Describe Yourself As A Writer (Essay Sample)

Describe Yourself as a Writer

Writing is a process of getting your thoughts down in paper and the outcome depends on your goals as a writer and your audience. If you are writing for school assignments, then the writing process follows specific objectives and you are writing for your teacher apart from particular readers. As a student, I want to examine how I perform the writing process and its differences across diverse kinds of text. I see myself as a writer who follows a systematic way of writing for my academic work but with greater freedom and creativity when it comes to writing fictional stories.

Writing for school requires a methodology for efficient and effective writing. I start with the assignment instructions and the audience. For instance, when I was asked to write about my views on legalizing prostitution, I conducted research first on the pro’s and con’s of sex work. I detached myself from having a final view because I wanted my opinions to be based on actual studies and the experiences of prostitutes. Going through the research, I encountered a new perspective where prostitutes saw themselves as sex workers who deserve legal protection and social acceptance. They are not exploited but speak from an empowered viewpoint. Seeing sex as a form of service that can be rendered to those who demand them, they lobby for rights and respect. From here, I formed my argument and considered the sex workers’ conditions. The method here is efficient because I focused on my research and created drafts before submitting the final version. I find this approach effective as well as it included real-life experiences from people who actually provide sex work.

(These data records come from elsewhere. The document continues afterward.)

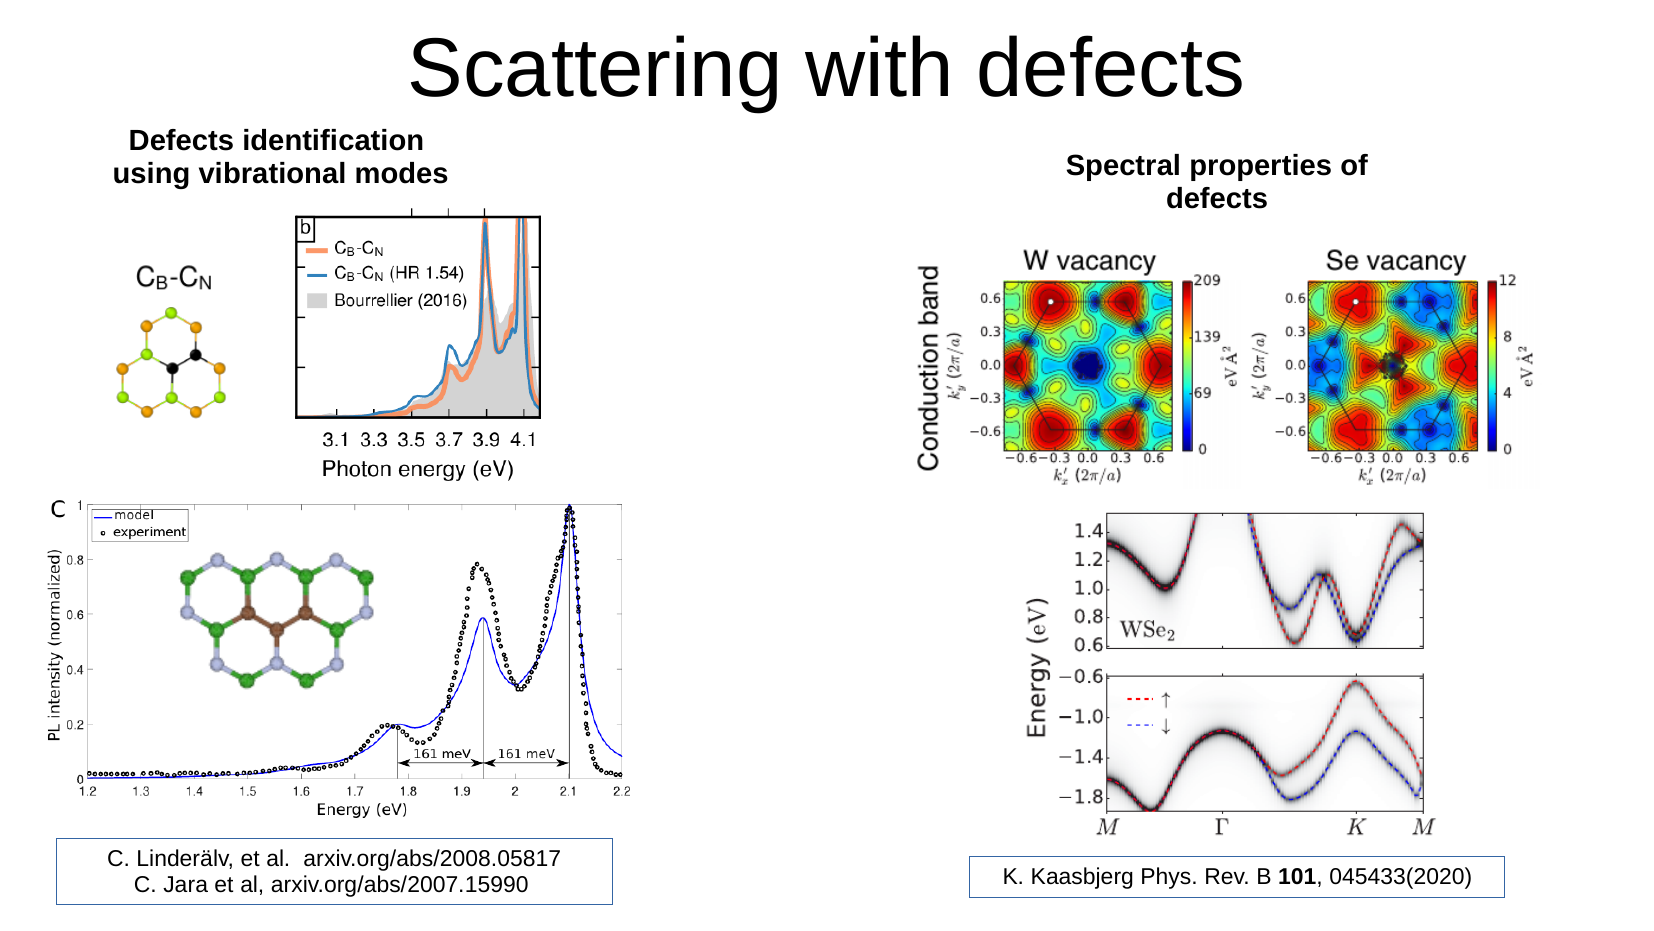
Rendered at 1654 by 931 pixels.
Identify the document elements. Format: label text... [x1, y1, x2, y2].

picture [107, 257, 237, 427]
text_box C. Linderälv, et al. arxiv.org/abs/2008.05817 C. Jara et al, arxiv.org/abs/2007.15990 [56, 838, 613, 905]
picture [896, 227, 1542, 848]
title Scattering with defects [82, 1, 1571, 135]
text_box Spectral properties of defects [1013, 141, 1421, 222]
text_box Defects identification using vibrational modes [94, 116, 468, 197]
picture [39, 490, 646, 828]
picture [282, 203, 554, 486]
text_box K. Kaasbjerg Phys. Rev. B 101, 045433(2020) [969, 856, 1505, 898]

The writer in me diverges from the methodical one when writing for fiction because freedom is of utmost importance. Definitely, I still think of my audience and how they would feel. I want them to like my story and the characters. However, there is more me and less of the teacher. My voice will fill up the paper or rather the voices in my head will spread across the paper. I am free to take risks about the characters- who they are to themselves and to different people- and the plot. I can twist the twists many times and change them again. With fictional stories, I have absolute freedom in writing.

Finally, I cherish the creativity of writing because I am a writer who likes new things. They say everything has already been written and that is mostly true. A 100% original work is hard to achieve when so many stories have already been published. At the very least, there must be twists to the old formulas; something new must be injected to become different. I see myself as a writer who views a story like clay, to be formed and shaped as I see fit. My teacher gave me a pen and asked me to write about it and I imagined a psychotic killer owning it before, writing about the horrific murders he performed in the modern setting. I will subsequently find ways of turning the plot into something new, while the characters must be memorable and have riveting lives. The creative process gives me excitement, comparable to the rush one feels when jumping from a cliff and into the blue ocean waves 100 feet below.

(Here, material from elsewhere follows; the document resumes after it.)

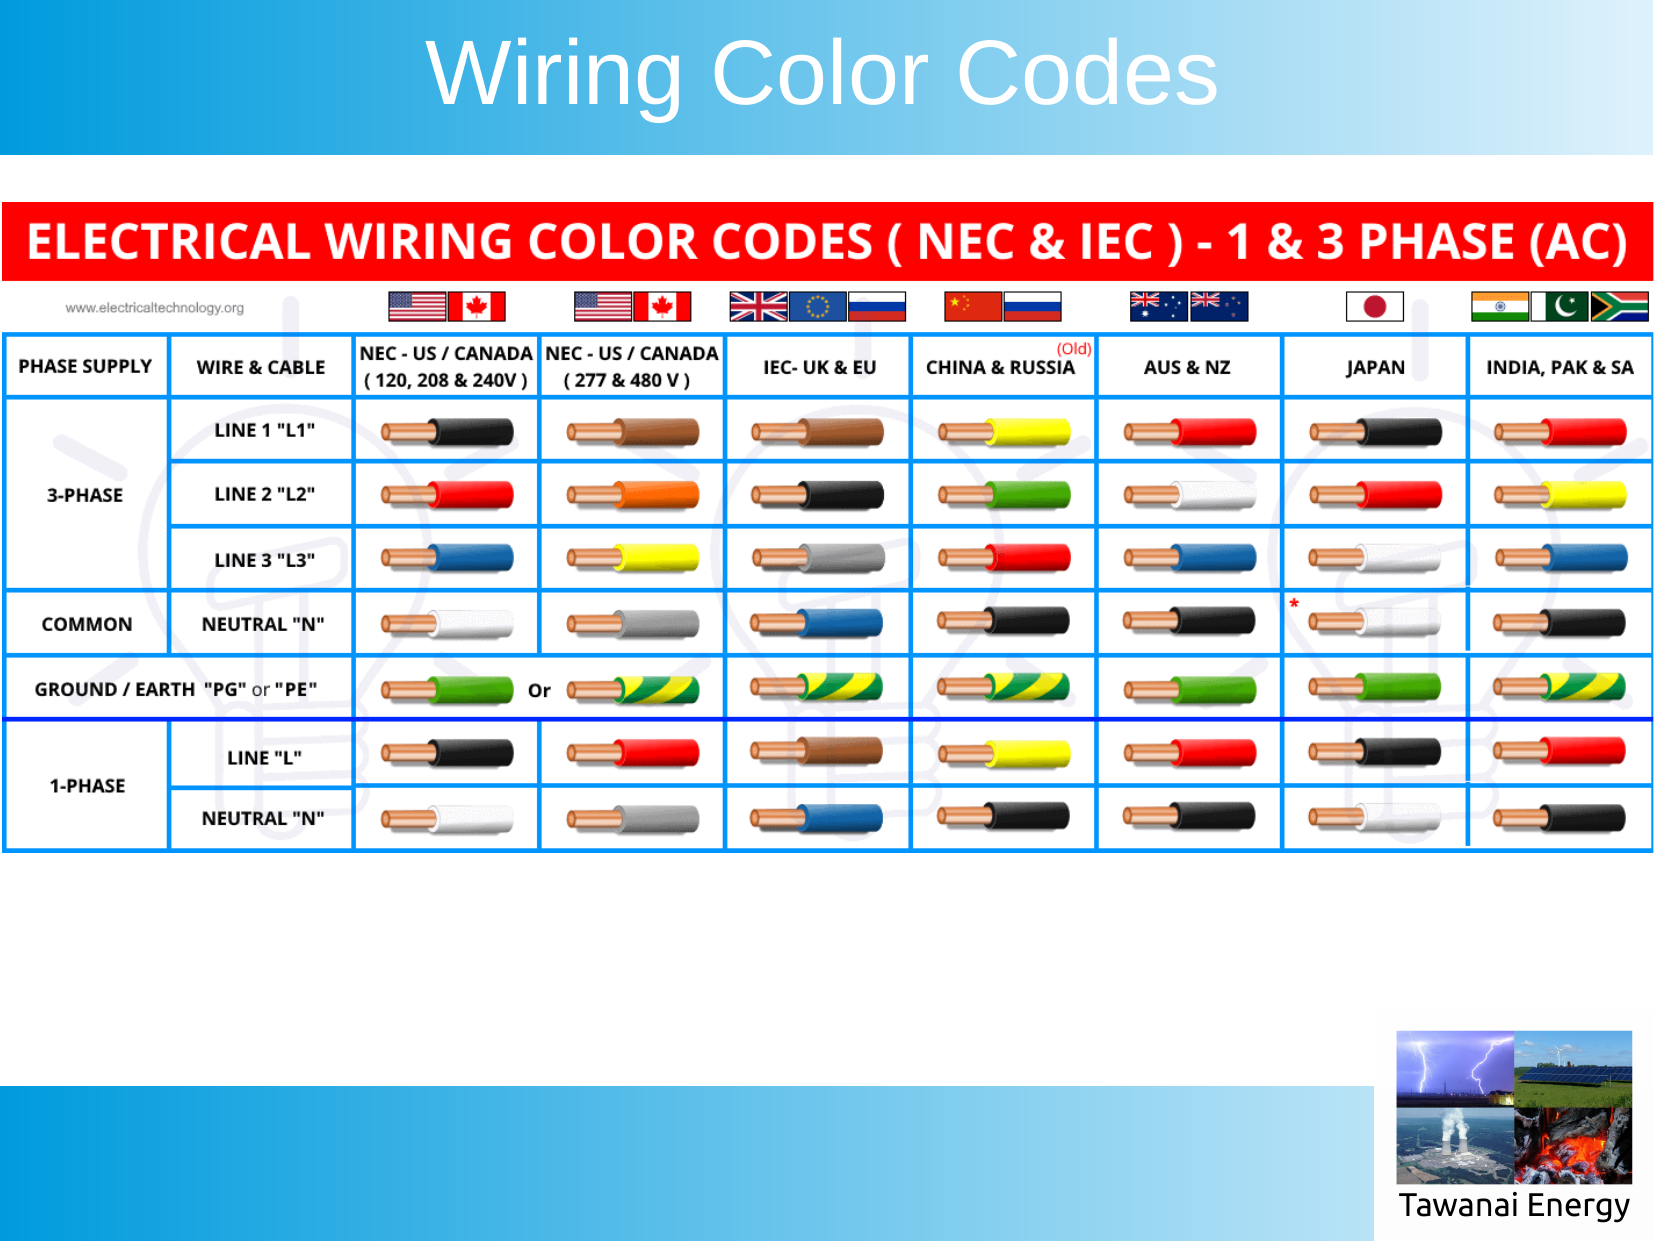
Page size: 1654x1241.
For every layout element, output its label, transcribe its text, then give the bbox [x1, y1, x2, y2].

picture [2, 202, 1654, 853]
title Wiring Color Codes [79, 20, 1568, 126]
picture [1374, 1009, 1654, 1241]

I am a writer who can abide by the rules as needed and also break the rules if possible. As a student with specific writing guidelines, I write to achieve the highest grade. But when freedom and creativity are allowed, I will focus on the new, the exhilarating, and the mind-blowing. Writing about fictional stories, boundaries can be pushed and destroyed and rebuilt for some coherence. As a fiction writer, I am freer and more creative, letting my ideas take me wherever they want me to go.